R.I.P. Ernest Borgnine 1917 - 2012

Written by Whitney Scott Bain Monday, 09 July 2012

Movie News

How lucky I was to have worked with Mr. Borgnine on Escape From New York. He made time for everyone on the set and was a true, genuine human being. He had great stories to tell about his past roles, a quick wit and a strongman's grip of a handshake.

His infectious smile always brightened up everyone. You couldn't help but like him because he loved people. He was a big teddy bear at heart. 

Born Ermes Effron Borgnino in Hamden Connecticut from Italian parents who immigrated to America, he started off in his youth focused on boxing and entered the navy when he was 18 where he spent ten years in the service including serving his country during World War II. After being honorably discharged, he was employed in various factory jobs when one day, on the advice of his mother, she told him to take up acting because he had a boisterous voice.

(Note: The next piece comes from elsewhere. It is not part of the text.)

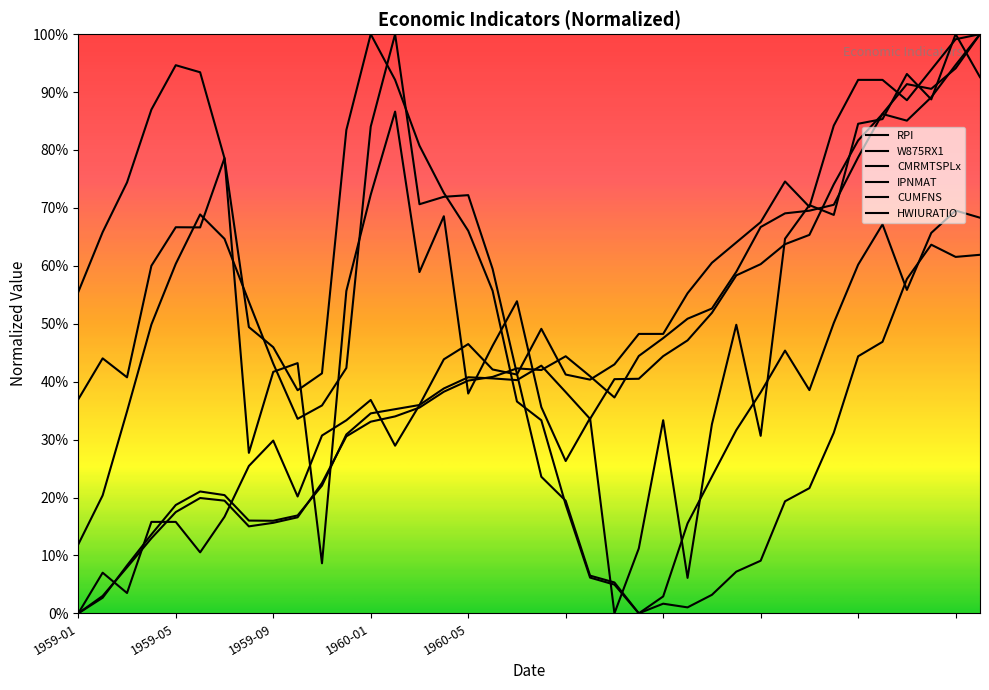

Is this an area chart (filled region under the line)?

No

Having enrolled in the Randall School of Drama in Hartford, Connecticut and later Barter Theater in Abingdon, Virginia working every odd job to support himself, he got his big break on Broadway in the play, Harvey playing a male nurse.

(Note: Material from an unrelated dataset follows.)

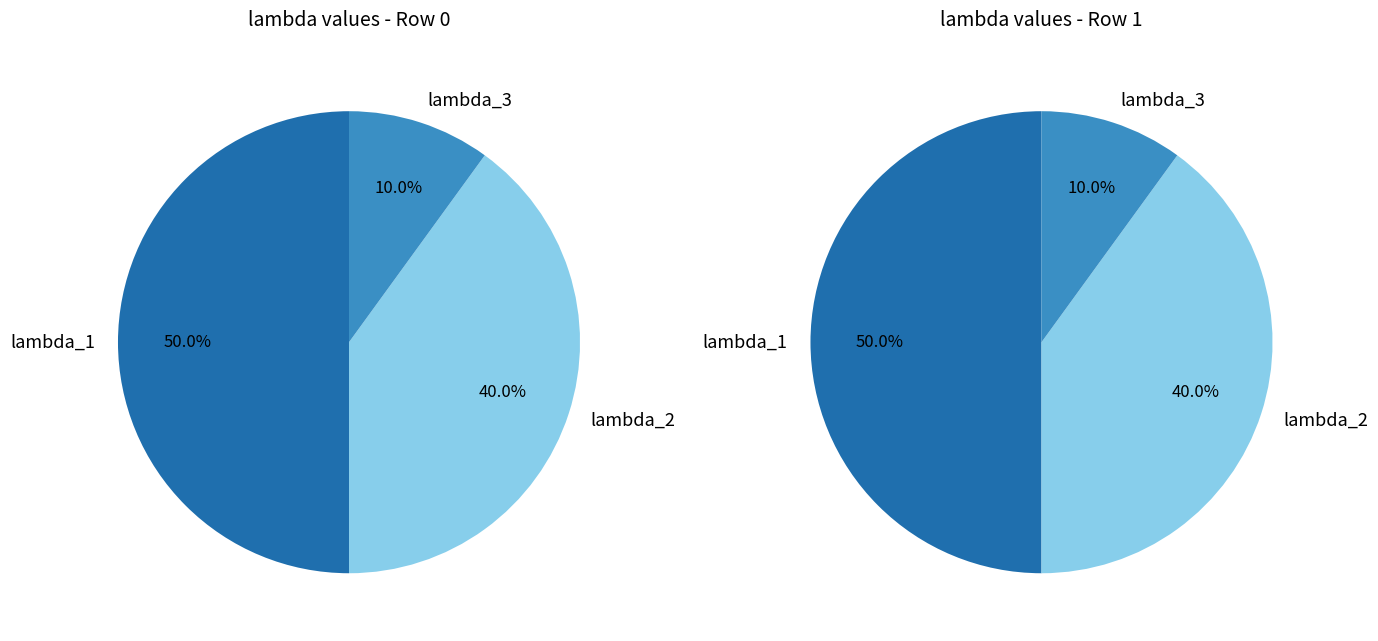

Is it true that 0 is 58% of the pie?

False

It wasn't long until he made his way to Hollywood and got his first feature role as Bill Street in, A Whistle At Eaton Falls, but what put him on the map was playing Frank Sinatra's antagonist, Sgt. Fatso Judson in From Here To Eternity.

His meaty roles portraying bad guys in westerns and dramas garnered him a chance against typecasting as the shy butcher, Marty Piletti in the film Marty of which he won the Oscar for Best Actor in 1955.

Many people remember him as Lt. Commander Quinton McHale in the comedy series, McHale's Navy. Very few people know that the original pilot for the show was quite serious. It was presented on Alcoa Theater hosted by Fred Astaire in 1962. The story entitled, Seven Against the Sea, dealt with a PT boat crew and their combat missions against the Japanese during World War II. At the end of a harrowing, but successful mission where they were to be decorated, all they wanted to do was have the luxury of taking a bath.

For every generation, there is a film that we will remember him by. The roles he played are etched in our minds. Dutch Engstrom from the Wild Bunch, Colby Trimble in Bad Day At Black Rock, Donnegan in Vera Cruz, Ragnar in The Vikings, Cabbie in Escape From New York, Al Martin in Willard, General Wordon in The Dirty Dozen, Trucker Cobb in The Flight of the Phoenix, Boris Voslov in Ice Station Zebra, Harry Booth in The Black Hole, Rogo in The Poseidon Adventure and Shack in Emperor of the North where he fought the other toughest guy on Earth on top of a moving freight train, Lee Marvin.

You have to appreciate the man's work playing our hero, Dominic Santini in Airwolf and you cannot have a smile burst across your face when he voiced the character, Mermaidman on Spongebob.

He was a real man and a class act, the likes of which we will never see again.

Rest In peace, Mr. Borgnine and thank you for your great work. We will always remember you.